━━ DOCUMENT EXTRACT

Concursive
- Industry: Software
- Founded: 2000
- Headquarters: Norfolk, Virginia
- Products: customer relationship management application ConcourseConnect
- Website: www.concursive.com

= Concursive =

American software company

Concursive, until October 2007 named Centric CRM, is a software company located in Norfolk, Virginia, that offers the ConcourseSuite product, a customer relationship management application, and ConcourseConnect, a social software application, both based on Java/J2EE. Concursive supplies products under a software as a service (SaaS) model or a license model.

The company was founded in 2000. It competes with major CRM vendors such as Salesforce.com, RightNow Technologies and Oracle’s Siebel.

==History==
In June 2007, the Open Source Initiative (OSI) president, Michael Tiemann announced plans to crack down on software vendors that claim to be open source without using an OSI-approved license. Although Concursive described their CRM product as "open source", as of July 2007 it was not certified as such by the OSI. However, Concursive quickly announced that they were releasing their Team Elements software components under Larry Rosen's Open Software License.

━━━━
━━ SOURCE DATA

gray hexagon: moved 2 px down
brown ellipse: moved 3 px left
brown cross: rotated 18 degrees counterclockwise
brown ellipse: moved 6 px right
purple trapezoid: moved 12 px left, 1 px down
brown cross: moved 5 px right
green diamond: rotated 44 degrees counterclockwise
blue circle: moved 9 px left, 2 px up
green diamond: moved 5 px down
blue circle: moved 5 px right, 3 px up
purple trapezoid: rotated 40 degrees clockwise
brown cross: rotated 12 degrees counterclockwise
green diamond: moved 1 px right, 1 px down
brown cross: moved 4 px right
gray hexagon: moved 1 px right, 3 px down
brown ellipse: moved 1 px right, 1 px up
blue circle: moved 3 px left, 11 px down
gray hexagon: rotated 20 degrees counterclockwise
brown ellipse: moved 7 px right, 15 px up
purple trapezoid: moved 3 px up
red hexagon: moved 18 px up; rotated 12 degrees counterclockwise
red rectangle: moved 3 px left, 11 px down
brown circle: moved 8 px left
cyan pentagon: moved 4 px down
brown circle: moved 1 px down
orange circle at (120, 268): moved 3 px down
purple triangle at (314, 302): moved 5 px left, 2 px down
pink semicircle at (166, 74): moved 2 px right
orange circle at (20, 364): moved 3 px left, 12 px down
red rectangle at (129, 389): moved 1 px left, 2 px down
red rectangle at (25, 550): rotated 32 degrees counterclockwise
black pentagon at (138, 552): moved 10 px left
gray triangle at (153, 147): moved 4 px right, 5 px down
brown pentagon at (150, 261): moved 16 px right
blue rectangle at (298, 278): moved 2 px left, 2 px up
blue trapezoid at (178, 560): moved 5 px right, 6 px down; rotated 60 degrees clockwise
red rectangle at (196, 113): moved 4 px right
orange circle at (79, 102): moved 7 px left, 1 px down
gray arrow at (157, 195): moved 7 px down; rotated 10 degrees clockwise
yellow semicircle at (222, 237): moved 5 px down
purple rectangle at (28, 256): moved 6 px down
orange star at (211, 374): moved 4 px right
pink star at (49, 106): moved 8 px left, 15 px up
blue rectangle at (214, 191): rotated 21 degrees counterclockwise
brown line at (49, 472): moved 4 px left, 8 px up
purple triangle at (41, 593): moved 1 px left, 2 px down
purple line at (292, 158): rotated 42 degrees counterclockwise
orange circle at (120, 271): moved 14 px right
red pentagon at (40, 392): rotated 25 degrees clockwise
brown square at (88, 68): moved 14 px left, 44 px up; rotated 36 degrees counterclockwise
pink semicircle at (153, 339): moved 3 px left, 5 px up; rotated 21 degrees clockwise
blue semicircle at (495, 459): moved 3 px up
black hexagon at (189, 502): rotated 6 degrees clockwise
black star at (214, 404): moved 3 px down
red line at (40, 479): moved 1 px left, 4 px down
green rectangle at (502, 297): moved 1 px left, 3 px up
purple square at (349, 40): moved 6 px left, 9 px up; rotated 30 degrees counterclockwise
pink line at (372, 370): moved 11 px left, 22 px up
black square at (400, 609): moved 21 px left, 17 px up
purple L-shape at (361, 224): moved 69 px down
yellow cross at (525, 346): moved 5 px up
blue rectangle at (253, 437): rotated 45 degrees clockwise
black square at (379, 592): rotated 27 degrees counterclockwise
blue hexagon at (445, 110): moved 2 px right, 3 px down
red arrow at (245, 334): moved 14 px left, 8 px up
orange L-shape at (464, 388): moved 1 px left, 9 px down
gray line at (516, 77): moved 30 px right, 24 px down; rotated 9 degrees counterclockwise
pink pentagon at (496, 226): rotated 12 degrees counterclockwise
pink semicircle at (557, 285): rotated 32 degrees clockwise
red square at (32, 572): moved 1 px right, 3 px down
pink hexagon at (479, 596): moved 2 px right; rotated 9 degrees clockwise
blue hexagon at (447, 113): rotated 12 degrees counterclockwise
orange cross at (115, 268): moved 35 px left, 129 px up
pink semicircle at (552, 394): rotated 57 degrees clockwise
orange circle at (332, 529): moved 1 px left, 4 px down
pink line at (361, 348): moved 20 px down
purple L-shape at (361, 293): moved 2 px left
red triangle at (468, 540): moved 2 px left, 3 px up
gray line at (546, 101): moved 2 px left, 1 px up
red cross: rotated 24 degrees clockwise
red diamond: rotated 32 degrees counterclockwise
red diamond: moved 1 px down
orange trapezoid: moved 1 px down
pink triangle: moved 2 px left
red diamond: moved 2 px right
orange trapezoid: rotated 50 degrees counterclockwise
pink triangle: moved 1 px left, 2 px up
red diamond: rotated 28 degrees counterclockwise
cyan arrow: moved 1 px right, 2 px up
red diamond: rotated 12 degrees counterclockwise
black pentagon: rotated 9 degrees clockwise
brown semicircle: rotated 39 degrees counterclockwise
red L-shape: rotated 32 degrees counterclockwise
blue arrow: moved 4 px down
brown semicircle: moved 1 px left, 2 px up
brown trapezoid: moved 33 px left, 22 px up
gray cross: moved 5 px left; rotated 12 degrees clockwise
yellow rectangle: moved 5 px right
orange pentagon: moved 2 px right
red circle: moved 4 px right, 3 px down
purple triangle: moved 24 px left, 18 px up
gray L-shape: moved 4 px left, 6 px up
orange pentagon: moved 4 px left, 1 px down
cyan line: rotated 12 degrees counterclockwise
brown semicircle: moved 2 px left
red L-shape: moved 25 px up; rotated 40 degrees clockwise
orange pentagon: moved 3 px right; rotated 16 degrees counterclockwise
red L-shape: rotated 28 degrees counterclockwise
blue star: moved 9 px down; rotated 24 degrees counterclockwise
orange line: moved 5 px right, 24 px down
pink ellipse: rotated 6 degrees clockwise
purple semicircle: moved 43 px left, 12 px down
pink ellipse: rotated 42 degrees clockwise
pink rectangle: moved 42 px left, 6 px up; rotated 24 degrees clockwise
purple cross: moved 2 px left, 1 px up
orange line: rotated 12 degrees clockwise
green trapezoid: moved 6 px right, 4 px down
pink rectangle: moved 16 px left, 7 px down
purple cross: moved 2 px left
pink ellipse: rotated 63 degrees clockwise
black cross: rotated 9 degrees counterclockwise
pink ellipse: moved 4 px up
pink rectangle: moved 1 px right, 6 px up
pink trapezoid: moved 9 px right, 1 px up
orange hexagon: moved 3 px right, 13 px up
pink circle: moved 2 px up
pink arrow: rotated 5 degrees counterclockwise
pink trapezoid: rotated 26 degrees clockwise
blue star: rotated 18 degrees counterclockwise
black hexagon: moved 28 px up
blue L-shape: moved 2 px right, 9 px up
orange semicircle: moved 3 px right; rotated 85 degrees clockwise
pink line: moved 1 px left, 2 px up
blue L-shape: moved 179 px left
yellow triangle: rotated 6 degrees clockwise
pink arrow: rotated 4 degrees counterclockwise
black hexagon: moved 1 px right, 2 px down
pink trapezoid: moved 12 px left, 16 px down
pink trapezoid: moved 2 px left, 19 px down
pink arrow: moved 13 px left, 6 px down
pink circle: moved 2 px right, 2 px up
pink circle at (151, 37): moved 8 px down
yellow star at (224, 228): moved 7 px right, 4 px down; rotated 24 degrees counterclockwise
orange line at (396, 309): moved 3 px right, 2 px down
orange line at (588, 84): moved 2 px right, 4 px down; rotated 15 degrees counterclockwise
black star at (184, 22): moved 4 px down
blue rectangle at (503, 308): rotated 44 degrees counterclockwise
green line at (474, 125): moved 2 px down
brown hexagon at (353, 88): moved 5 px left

━━━━

→ **TASK SET**:
1 - In the article on Concursive, what was the company called before October 2007?
2 - Pick up the article on Concursive after its final sentence and keep writing it.
You can set the data aside. It plays no part in what follows.

→ **ACTIVITY ANSWERS**:
1 - Centric CRM

2 -
In August 2007, the company announced a partnership with Loopfuse, a company that provides software to track and rate the activity of customers online, useful in scoring sales leads and rating / segmenting prospects.

In October 2007 the company released a new version of their CRM product with improved support for third party developers including a JSR 168 plug-in architecture. The company changed its name to "Concursive" and its product name to "ConcourseSuite" on 12 December 2007.